# Records for this exercise
# # # # #

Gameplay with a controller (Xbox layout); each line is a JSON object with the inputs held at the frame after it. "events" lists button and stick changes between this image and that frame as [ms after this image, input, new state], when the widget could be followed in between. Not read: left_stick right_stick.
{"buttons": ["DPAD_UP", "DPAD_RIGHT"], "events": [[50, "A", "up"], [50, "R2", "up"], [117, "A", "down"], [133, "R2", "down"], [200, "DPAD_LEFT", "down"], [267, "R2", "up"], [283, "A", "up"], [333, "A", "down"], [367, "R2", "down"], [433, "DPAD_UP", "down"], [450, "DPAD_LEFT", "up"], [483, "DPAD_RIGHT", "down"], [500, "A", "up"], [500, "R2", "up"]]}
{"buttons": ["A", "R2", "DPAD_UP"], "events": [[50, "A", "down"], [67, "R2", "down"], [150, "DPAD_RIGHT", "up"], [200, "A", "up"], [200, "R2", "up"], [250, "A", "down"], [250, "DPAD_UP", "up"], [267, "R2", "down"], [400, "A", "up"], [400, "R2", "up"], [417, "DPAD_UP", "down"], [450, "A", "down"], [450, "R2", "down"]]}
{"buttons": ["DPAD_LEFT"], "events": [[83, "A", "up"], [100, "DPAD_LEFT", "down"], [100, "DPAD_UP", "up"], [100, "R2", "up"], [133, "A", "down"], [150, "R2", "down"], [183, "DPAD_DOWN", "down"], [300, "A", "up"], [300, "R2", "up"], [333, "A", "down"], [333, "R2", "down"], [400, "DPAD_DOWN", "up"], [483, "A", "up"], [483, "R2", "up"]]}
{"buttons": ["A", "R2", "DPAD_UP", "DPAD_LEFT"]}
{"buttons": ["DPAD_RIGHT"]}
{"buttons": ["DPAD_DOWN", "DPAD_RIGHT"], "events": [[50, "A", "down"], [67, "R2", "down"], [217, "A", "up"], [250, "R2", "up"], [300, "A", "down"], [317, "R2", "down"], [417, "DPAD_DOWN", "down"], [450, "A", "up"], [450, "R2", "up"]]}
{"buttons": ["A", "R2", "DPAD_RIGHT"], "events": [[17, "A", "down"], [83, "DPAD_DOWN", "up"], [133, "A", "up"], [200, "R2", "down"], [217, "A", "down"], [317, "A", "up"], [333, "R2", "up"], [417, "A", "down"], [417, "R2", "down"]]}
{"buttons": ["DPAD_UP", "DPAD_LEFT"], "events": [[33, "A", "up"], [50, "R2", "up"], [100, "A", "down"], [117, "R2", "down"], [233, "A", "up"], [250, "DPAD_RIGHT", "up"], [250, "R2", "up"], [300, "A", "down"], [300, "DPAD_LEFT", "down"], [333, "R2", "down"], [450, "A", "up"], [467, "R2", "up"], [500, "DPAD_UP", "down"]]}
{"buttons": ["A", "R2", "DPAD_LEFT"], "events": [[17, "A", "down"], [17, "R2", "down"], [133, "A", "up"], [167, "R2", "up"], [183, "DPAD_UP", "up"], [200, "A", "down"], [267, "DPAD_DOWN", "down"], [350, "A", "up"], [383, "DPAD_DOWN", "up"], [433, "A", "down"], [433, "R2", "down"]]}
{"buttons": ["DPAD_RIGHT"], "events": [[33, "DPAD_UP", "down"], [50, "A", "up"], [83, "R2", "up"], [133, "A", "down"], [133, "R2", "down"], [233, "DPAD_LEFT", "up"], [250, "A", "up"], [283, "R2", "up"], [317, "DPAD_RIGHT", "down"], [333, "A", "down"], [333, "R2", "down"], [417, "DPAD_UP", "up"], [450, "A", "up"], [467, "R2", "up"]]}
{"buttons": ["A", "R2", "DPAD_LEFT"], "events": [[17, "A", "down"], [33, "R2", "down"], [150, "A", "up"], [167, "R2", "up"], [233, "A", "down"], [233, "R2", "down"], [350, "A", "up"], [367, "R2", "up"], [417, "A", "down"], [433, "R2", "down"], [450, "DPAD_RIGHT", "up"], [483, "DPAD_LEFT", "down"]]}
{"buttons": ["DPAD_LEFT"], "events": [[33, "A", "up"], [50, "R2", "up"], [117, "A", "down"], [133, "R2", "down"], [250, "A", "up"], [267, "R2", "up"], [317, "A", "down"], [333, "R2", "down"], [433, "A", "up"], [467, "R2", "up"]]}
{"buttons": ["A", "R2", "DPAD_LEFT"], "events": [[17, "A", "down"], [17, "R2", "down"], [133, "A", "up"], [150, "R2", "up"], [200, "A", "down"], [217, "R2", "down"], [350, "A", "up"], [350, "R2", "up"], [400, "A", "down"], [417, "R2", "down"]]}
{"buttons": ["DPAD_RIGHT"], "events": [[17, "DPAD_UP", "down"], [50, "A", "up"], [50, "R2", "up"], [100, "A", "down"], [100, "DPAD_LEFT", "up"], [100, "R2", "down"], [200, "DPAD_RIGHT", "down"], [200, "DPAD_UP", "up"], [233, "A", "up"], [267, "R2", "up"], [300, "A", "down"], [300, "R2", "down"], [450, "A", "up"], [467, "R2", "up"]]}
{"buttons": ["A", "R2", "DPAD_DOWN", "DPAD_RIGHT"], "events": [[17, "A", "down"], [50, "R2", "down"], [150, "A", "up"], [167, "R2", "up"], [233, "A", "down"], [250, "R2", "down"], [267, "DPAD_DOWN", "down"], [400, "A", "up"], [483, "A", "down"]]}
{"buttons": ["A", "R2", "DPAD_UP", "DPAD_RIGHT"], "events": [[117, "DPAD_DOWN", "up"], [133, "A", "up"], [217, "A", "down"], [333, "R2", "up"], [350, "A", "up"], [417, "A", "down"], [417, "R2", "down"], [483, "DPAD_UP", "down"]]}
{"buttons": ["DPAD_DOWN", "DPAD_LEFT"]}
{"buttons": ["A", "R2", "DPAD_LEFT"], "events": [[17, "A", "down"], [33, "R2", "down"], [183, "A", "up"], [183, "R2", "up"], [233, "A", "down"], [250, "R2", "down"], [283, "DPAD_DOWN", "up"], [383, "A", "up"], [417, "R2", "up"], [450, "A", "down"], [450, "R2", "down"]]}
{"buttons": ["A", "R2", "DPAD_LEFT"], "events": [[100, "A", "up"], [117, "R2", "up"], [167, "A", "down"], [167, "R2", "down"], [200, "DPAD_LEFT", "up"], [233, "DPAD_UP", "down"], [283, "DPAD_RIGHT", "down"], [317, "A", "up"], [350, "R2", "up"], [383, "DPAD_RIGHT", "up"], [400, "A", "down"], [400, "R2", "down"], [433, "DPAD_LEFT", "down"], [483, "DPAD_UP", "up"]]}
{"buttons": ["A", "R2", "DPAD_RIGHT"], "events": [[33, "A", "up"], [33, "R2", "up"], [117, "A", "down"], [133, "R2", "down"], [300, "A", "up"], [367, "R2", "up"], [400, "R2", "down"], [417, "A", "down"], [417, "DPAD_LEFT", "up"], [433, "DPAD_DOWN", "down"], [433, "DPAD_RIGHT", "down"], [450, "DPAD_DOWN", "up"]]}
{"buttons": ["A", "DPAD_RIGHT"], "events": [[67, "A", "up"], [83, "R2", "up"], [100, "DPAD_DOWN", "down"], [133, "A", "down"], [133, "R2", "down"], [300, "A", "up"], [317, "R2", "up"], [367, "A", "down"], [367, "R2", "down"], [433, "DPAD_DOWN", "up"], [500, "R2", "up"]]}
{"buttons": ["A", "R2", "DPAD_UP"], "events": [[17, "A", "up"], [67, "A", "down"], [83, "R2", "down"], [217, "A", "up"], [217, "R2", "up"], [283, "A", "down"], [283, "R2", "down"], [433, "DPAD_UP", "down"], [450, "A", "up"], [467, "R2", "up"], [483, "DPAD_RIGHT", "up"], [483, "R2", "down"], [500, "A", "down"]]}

# # # # #

# About this exercise
Each record should be repeated in full, exactly as it is written.

# Answer box
Gameplay with a controller (Xbox layout); each line is a JSON object with the inputs held at the frame after it. "events" lists button and stick changes between this image and that frame as [ms after this image, input, new state], when the widget could be followed in between. Not read: left_stick right_stick.
{"buttons": ["DPAD_UP", "DPAD_RIGHT"], "events": [[50, "A", "up"], [50, "R2", "up"], [117, "A", "down"], [133, "R2", "down"], [200, "DPAD_LEFT", "down"], [267, "R2", "up"], [283, "A", "up"], [333, "A", "down"], [367, "R2", "down"], [433, "DPAD_UP", "down"], [450, "DPAD_LEFT", "up"], [483, "DPAD_RIGHT", "down"], [500, "A", "up"], [500, "R2", "up"]]}
{"buttons": ["A", "R2", "DPAD_UP"], "events": [[50, "A", "down"], [67, "R2", "down"], [150, "DPAD_RIGHT", "up"], [200, "A", "up"], [200, "R2", "up"], [250, "A", "down"], [250, "DPAD_UP", "up"], [267, "R2", "down"], [400, "A", "up"], [400, "R2", "up"], [417, "DPAD_UP", "down"], [450, "A", "down"], [450, "R2", "down"]]}
{"buttons": ["DPAD_LEFT"], "events": [[83, "A", "up"], [100, "DPAD_LEFT", "down"], [100, "DPAD_UP", "up"], [100, "R2", "up"], [133, "A", "down"], [150, "R2", "down"], [183, "DPAD_DOWN", "down"], [300, "A", "up"], [300, "R2", "up"], [333, "A", "down"], [333, "R2", "down"], [400, "DPAD_DOWN", "up"], [483, "A", "up"], [483, "R2", "up"]]}
{"buttons": ["A", "R2", "DPAD_UP", "DPAD_LEFT"]}
{"buttons": ["DPAD_RIGHT"]}
{"buttons": ["DPAD_DOWN", "DPAD_RIGHT"], "events": [[50, "A", "down"], [67, "R2", "down"], [217, "A", "up"], [250, "R2", "up"], [300, "A", "down"], [317, "R2", "down"], [417, "DPAD_DOWN", "down"], [450, "A", "up"], [450, "R2", "up"]]}
{"buttons": ["A", "R2", "DPAD_RIGHT"], "events": [[17, "A", "down"], [83, "DPAD_DOWN", "up"], [133, "A", "up"], [200, "R2", "down"], [217, "A", "down"], [317, "A", "up"], [333, "R2", "up"], [417, "A", "down"], [417, "R2", "down"]]}
{"buttons": ["DPAD_UP", "DPAD_LEFT"], "events": [[33, "A", "up"], [50, "R2", "up"], [100, "A", "down"], [117, "R2", "down"], [233, "A", "up"], [250, "DPAD_RIGHT", "up"], [250, "R2", "up"], [300, "A", "down"], [300, "DPAD_LEFT", "down"], [333, "R2", "down"], [450, "A", "up"], [467, "R2", "up"], [500, "DPAD_UP", "down"]]}
{"buttons": ["A", "R2", "DPAD_LEFT"], "events": [[17, "A", "down"], [17, "R2", "down"], [133, "A", "up"], [167, "R2", "up"], [183, "DPAD_UP", "up"], [200, "A", "down"], [267, "DPAD_DOWN", "down"], [350, "A", "up"], [383, "DPAD_DOWN", "up"], [433, "A", "down"], [433, "R2", "down"]]}
{"buttons": ["DPAD_RIGHT"], "events": [[33, "DPAD_UP", "down"], [50, "A", "up"], [83, "R2", "up"], [133, "A", "down"], [133, "R2", "down"], [233, "DPAD_LEFT", "up"], [250, "A", "up"], [283, "R2", "up"], [317, "DPAD_RIGHT", "down"], [333, "A", "down"], [333, "R2", "down"], [417, "DPAD_UP", "up"], [450, "A", "up"], [467, "R2", "up"]]}
{"buttons": ["A", "R2", "DPAD_LEFT"], "events": [[17, "A", "down"], [33, "R2", "down"], [150, "A", "up"], [167, "R2", "up"], [233, "A", "down"], [233, "R2", "down"], [350, "A", "up"], [367, "R2", "up"], [417, "A", "down"], [433, "R2", "down"], [450, "DPAD_RIGHT", "up"], [483, "DPAD_LEFT", "down"]]}
{"buttons": ["DPAD_LEFT"], "events": [[33, "A", "up"], [50, "R2", "up"], [117, "A", "down"], [133, "R2", "down"], [250, "A", "up"], [267, "R2", "up"], [317, "A", "down"], [333, "R2", "down"], [433, "A", "up"], [467, "R2", "up"]]}
{"buttons": ["A", "R2", "DPAD_LEFT"], "events": [[17, "A", "down"], [17, "R2", "down"], [133, "A", "up"], [150, "R2", "up"], [200, "A", "down"], [217, "R2", "down"], [350, "A", "up"], [350, "R2", "up"], [400, "A", "down"], [417, "R2", "down"]]}
{"buttons": ["DPAD_RIGHT"], "events": [[17, "DPAD_UP", "down"], [50, "A", "up"], [50, "R2", "up"], [100, "A", "down"], [100, "DPAD_LEFT", "up"], [100, "R2", "down"], [200, "DPAD_RIGHT", "down"], [200, "DPAD_UP", "up"], [233, "A", "up"], [267, "R2", "up"], [300, "A", "down"], [300, "R2", "down"], [450, "A", "up"], [467, "R2", "up"]]}
{"buttons": ["A", "R2", "DPAD_DOWN", "DPAD_RIGHT"], "events": [[17, "A", "down"], [50, "R2", "down"], [150, "A", "up"], [167, "R2", "up"], [233, "A", "down"], [250, "R2", "down"], [267, "DPAD_DOWN", "down"], [400, "A", "up"], [483, "A", "down"]]}
{"buttons": ["A", "R2", "DPAD_UP", "DPAD_RIGHT"], "events": [[117, "DPAD_DOWN", "up"], [133, "A", "up"], [217, "A", "down"], [333, "R2", "up"], [350, "A", "up"], [417, "A", "down"], [417, "R2", "down"], [483, "DPAD_UP", "down"]]}
{"buttons": ["DPAD_DOWN", "DPAD_LEFT"]}
{"buttons": ["A", "R2", "DPAD_LEFT"], "events": [[17, "A", "down"], [33, "R2", "down"], [183, "A", "up"], [183, "R2", "up"], [233, "A", "down"], [250, "R2", "down"], [283, "DPAD_DOWN", "up"], [383, "A", "up"], [417, "R2", "up"], [450, "A", "down"], [450, "R2", "down"]]}
{"buttons": ["A", "R2", "DPAD_LEFT"], "events": [[100, "A", "up"], [117, "R2", "up"], [167, "A", "down"], [167, "R2", "down"], [200, "DPAD_LEFT", "up"], [233, "DPAD_UP", "down"], [283, "DPAD_RIGHT", "down"], [317, "A", "up"], [350, "R2", "up"], [383, "DPAD_RIGHT", "up"], [400, "A", "down"], [400, "R2", "down"], [433, "DPAD_LEFT", "down"], [483, "DPAD_UP", "up"]]}
{"buttons": ["A", "R2", "DPAD_RIGHT"], "events": [[33, "A", "up"], [33, "R2", "up"], [117, "A", "down"], [133, "R2", "down"], [300, "A", "up"], [367, "R2", "up"], [400, "R2", "down"], [417, "A", "down"], [417, "DPAD_LEFT", "up"], [433, "DPAD_DOWN", "down"], [433, "DPAD_RIGHT", "down"], [450, "DPAD_DOWN", "up"]]}
{"buttons": ["A", "DPAD_RIGHT"], "events": [[67, "A", "up"], [83, "R2", "up"], [100, "DPAD_DOWN", "down"], [133, "A", "down"], [133, "R2", "down"], [300, "A", "up"], [317, "R2", "up"], [367, "A", "down"], [367, "R2", "down"], [433, "DPAD_DOWN", "up"], [500, "R2", "up"]]}
{"buttons": ["A", "R2", "DPAD_UP"], "events": [[17, "A", "up"], [67, "A", "down"], [83, "R2", "down"], [217, "A", "up"], [217, "R2", "up"], [283, "A", "down"], [283, "R2", "down"], [433, "DPAD_UP", "down"], [450, "A", "up"], [467, "R2", "up"], [483, "DPAD_RIGHT", "up"], [483, "R2", "down"], [500, "A", "down"]]}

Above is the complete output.